Cet homme fiévreux était aussi un homme seul. Bien que guidé par des préoccupations mercantiles, il n'était le commis de personne. Jacques Heers a montré comment la navigation marchande génoise laissait aux armateurs et aux patrons toute l'initiative, alors qu'à Venise le dirigisme étatique était poussé à l'extrême. Formé dans ce cadre très souple, Colomb savait compter sur ses propres forces et assumer toutes les décisions. Il était de la trempe des marins capables d'affronter seuls l'aventure et l'inconnu. Il avait aussi la force d'âme suffisante pour persévérer dans ses projets et pour s'imposer dans les conflits de personnes.

La carte dite "de Christophe Colomb"

La seule carte marine que l'on puisse attribuer à Colomb traduit bien la dualité du personnage, aussi pleinement engagé dans la réalité concrète des découvertes qu'imprégné de la lecture des auteurs anciens, et nourri de mythes et de légendes. Malgré leur activité connue de cartographes, les frères Colomb ne nous ont transmis de façon incontestable aucune de leurs œuvres. La raison de ces disparitions est peut-être à chercher dans la fragilité du matériau utilisé, le papier, si l'on en croit une allusion de Colomb, ou dans les nombreux voyages et déménagements des deux frères, ou enfin dans l'exigence de secret qui entoura vite leur activité. La carte portulan dite "de Christophe Colomb" est peut-être le seul témoignage de leur art. Elle fut considérée d'un œil neuf par Charles de la Roncière en 1924 lorsqu'il constata une grande analogie entre les légendes latines qu'elle comporte et les notes apposées en marges des ouvrages personnels de Colomb.

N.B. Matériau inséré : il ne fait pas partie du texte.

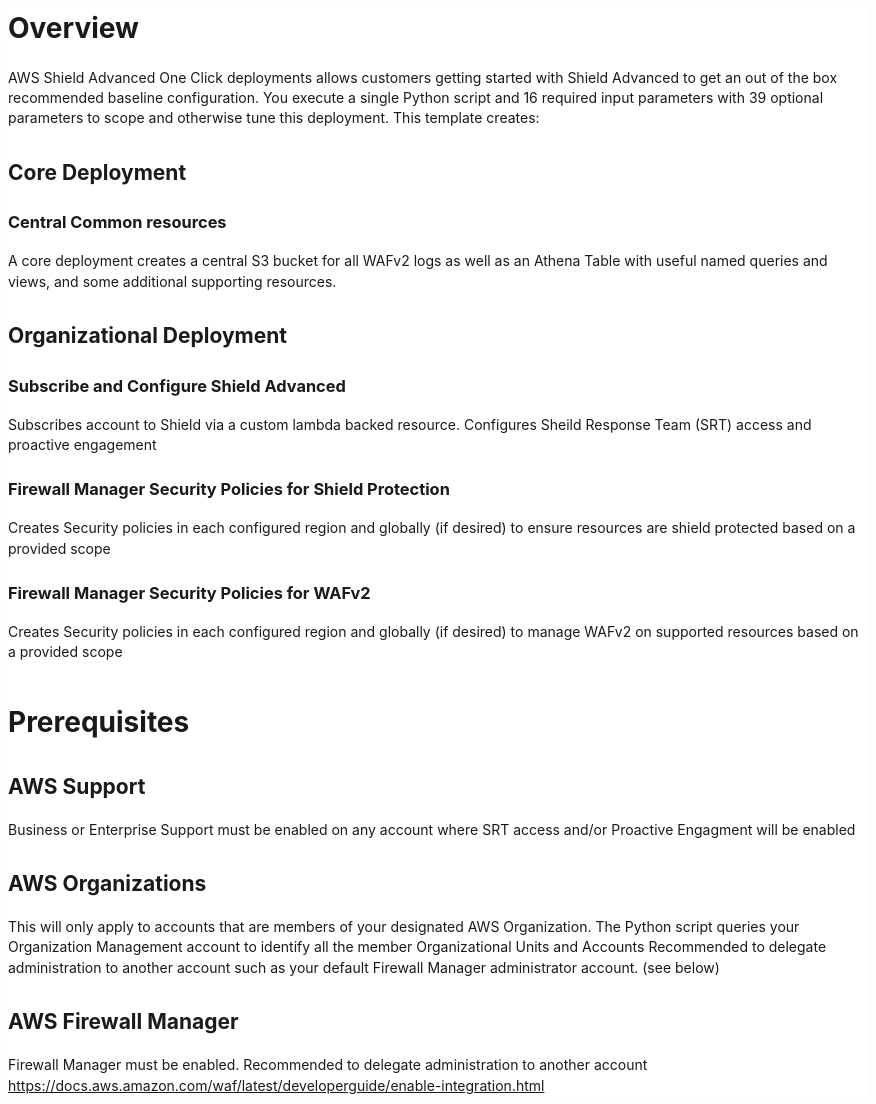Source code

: # Overview
AWS Shield Advanced One Click deployments allows customers getting started with Shield Advanced to get an out of the box recommended baseline configuration.  You execute a single Python script and 16 required input parameters with 39 optional parameters to scope and otherwise tune this deployment.  This template creates:  

## Core Deployment

### Central Common resources  
A core deployment creates a central S3 bucket for all WAFv2 logs as well as an Athena Table with useful named queries and views, and some additional supporting resources.  

## Organizational Deployment
### Subscribe and Configure Shield Advanced  
Subscribes account to Shield via a custom lambda backed resource.  Configures Sheild Response Team (SRT) access and proactive engagement

### Firewall Manager Security Policies for Shield Protection  
Creates Security policies in each configured region and globally (if desired) to ensure resources are shield protected based on a provided scope

### Firewall Manager Security Policies for WAFv2  
Creates Security policies in each configured region and globally (if desired) to manage WAFv2 on supported resources based on a provided scope


# Prerequisites

##  AWS Support  
Business or Enterprise Support must be enabled on any account where SRT access and/or Proactive Engagment will be enabled

## AWS Organizations
This will only apply to accounts that are members of your designated AWS Organization. The Python script queries your Organization Management account to identify all the member Organizational Units and Accounts
Recommended to delegate administration to another account such as your default Firewall Manager administrator account. (see below)

## AWS Firewall Manager
Firewall Manager must be enabled. Recommended to delegate administration to another account
https://docs.aws.amazon.com/waf/latest/developerguide/enable-integration.html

Cette carte est divisée en deux parties distinctes. À droite, une carte moderne qui expose des données réelles, notamment les découvertes portugaises le long de la côte africaine, jusqu'au Congo, découvert en 1484. À gauche une petite mappemonde, inscrite dans neuf cercles ou « sphères », qui sont un élément supplémentaire plaidant en faveur de l'attribution de la carte au grand navigateur. Colomb écrivit en effet que certaines de ses cartes comportaient une sphère, détail tout à fait inhabituel dont on ne connaît pas d'autre exemple. Cette mappemonde, qui montre l'Afrique contournée jusqu'au cap de Bonne-Espérance, est par ailleurs fondée sur les tracés de Ptolémée. En outre, elle représente une île importante, au large de la Chine, le paradis terrestre. Lors de son troisième voyage, Colomb croira avoir retrouvé cette terre enchanteresse alors qu'il explorait le golfe de Paria, au nord-est du Vénézuela actuel. Sa conviction naîtra des flots de l'Orénoque dans lesquels il reconnaîtra la source des fontaines du Paradis, d'où coulent, selon la tradition des Anciens, les quatre fleuves sacrés : l'Euphrate, le Tigre, le Gange et le Nil. Il décrira avec complaisance cette nature particulièrement riche et aimable et ses habitants, doux et accueillants, parce que proches de la vie originelle.